一度知ってしまった大海を忘れて、平穏な井の中に戻って暮らすのは難しいし、自分がいるのが大海か井戸か知るのすら難しい。それでもサイファーみたいに大海を知った上で井に戻っていく人は現実社会でもたくさんみるし幸福ってわからんなー。

虚実混同系というか虚の中で戦う系インセプション、ドクター・ストレンジ、ベイカー街の先輩かなと思うけど、上のようなテーマを明言しているのは新鮮に感じた。
マルホランド・ドライブとかコクソンが描いたような現実という存在の曖昧さを、進化するテクノロジーを逆手にとって描くのも面白い。
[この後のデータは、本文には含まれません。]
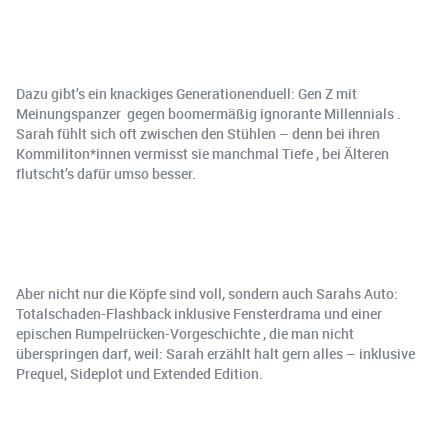
Dazu gibt’s ein knackiges Generationenduell: Gen Z mit
Meinungspanzer ️ gegen boomermäßig ignorante Millennials ‍.
Sarah fühlt sich oft zwischen den Stühlen – denn bei ihren
Kommiliton*innen vermisst sie manchmal Tiefe , bei Älteren
flutscht’s dafür umso besser.
Aber nicht nur die Köpfe sind voll, sondern auch Sarahs Auto:
Totalschaden-Flashback inklusive Fensterdrama und einer
epischen Rumpelrücken-Vorgeschichte , die man nicht
überspringen darf, weil: Sarah erzählt halt gern alles – inklusive
Prequel, Sideplot und Extended Edition.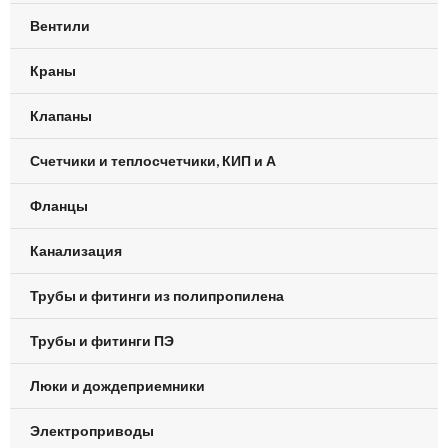
Вентили
Краны
Клапаны
Счетчики и теплосчетчики, КИП и А
Фланцы
Канализация
Трубы и фитинги из полипропилена
Трубы и фитинги ПЭ
Люки и дождеприемники
Электроприводы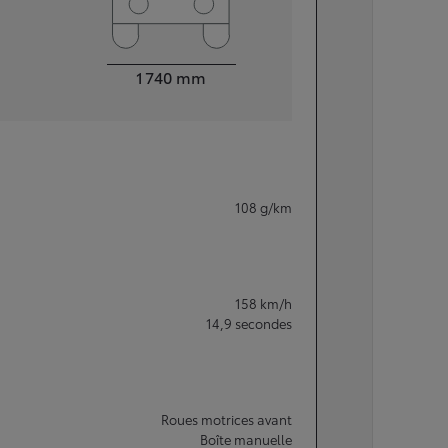
Largeur
1 740
mm
108
g/km
158
km/h
14,9
secondes
Roues motrices avant
Boîte manuelle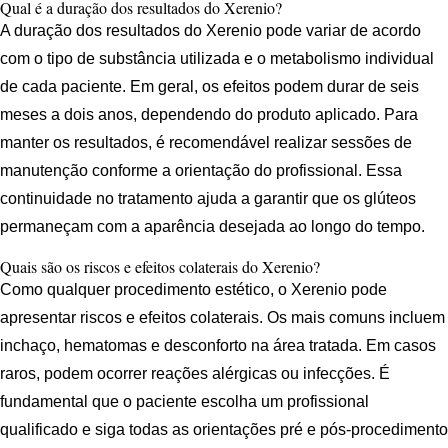
Qual é a duração dos resultados do Xerenio?
A duração dos resultados do Xerenio pode variar de acordo
com o tipo de substância utilizada e o metabolismo individual
de cada paciente. Em geral, os efeitos podem durar de seis
meses a dois anos, dependendo do produto aplicado. Para
manter os resultados, é recomendável realizar sessões de
manutenção conforme a orientação do profissional. Essa
continuidade no tratamento ajuda a garantir que os glúteos
permaneçam com a aparência desejada ao longo do tempo.
Quais são os riscos e efeitos colaterais do Xerenio?
Como qualquer procedimento estético, o Xerenio pode
apresentar riscos e efeitos colaterais. Os mais comuns incluem
inchaço, hematomas e desconforto na área tratada. Em casos
raros, podem ocorrer reações alérgicas ou infecções. É
fundamental que o paciente escolha um profissional
qualificado e siga todas as orientações pré e pós-procedimento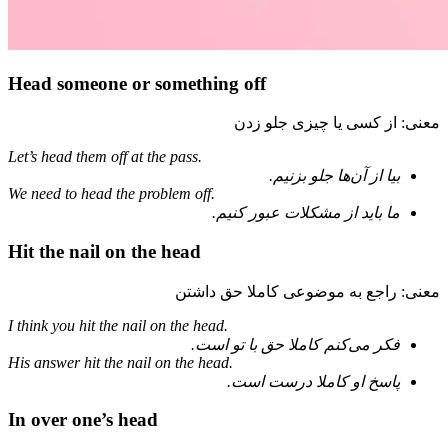
Head someone or something off
معنی: از کسی یا چیزی جلو زدن
Let’s head them off at the pass.
بیا از آن‌ها جلو بزنیم.
We need to head the problem off.
ما باید از مشکلات عبور کنیم.
Hit the nail on the head
معنی: راجع به موضوعی کاملا حق داشتن
I think you hit the nail on the head.
فکر می‌کنم کاملا حق با تو است.
His answer hit the nail on the head.
پاسخ او کاملا درست است.
In over one’s head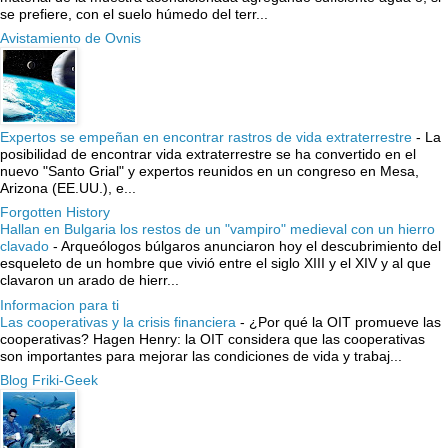
se prefiere, con el suelo húmedo del terr...
Avistamiento de Ovnis
Expertos se empeñan en encontrar rastros de vida extraterrestre
-
La
posibilidad de encontrar vida extraterrestre se ha convertido en el
nuevo "Santo Grial" y expertos reunidos en un congreso en Mesa,
Arizona (EE.UU.), e...
Forgotten History
Hallan en Bulgaria los restos de un "vampiro" medieval con un hierro
clavado
-
Arqueólogos búlgaros anunciaron hoy el descubrimiento del
esqueleto de un hombre que vivió entre el siglo XIII y el XIV y al que
clavaron un arado de hierr...
Informacion para ti
Las cooperativas y la crisis financiera
-
¿Por qué la OIT promueve las
cooperativas? Hagen Henry: la OIT considera que las cooperativas
son importantes para mejorar las condiciones de vida y trabaj...
Blog Friki-Geek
何も加工していない普通の現代都市がかなり偽物っぽく見える。

ヒーロー映画にありがちな選民思想の否定、設定を引っ張って後出しにする展開とか、人気の高いのも納得。
結局は選ばれた者じゃなくて、そう信じ続けられる人が偉い(アナキンはその真逆)=運命より行動という話だと思っていたら、その割に最後は覚醒して超人になってややブレてる感はあった、まぁ架空世界だからなんでもありなんか。

アクションの撮影技術(特にバレットタイム)はすごいけど、今見ると計算機の速度もGUIも解像度もかなりショボい。現代のアップデート版を作っても面白いだろうなと思ったけど、それがレディプレイヤーワンなのかも。「現実よりもリアルな架空」が現実になってる。そしてまた20年後にはショボく感じられる映像なのかもしれないので、SFってエンドレスで最高。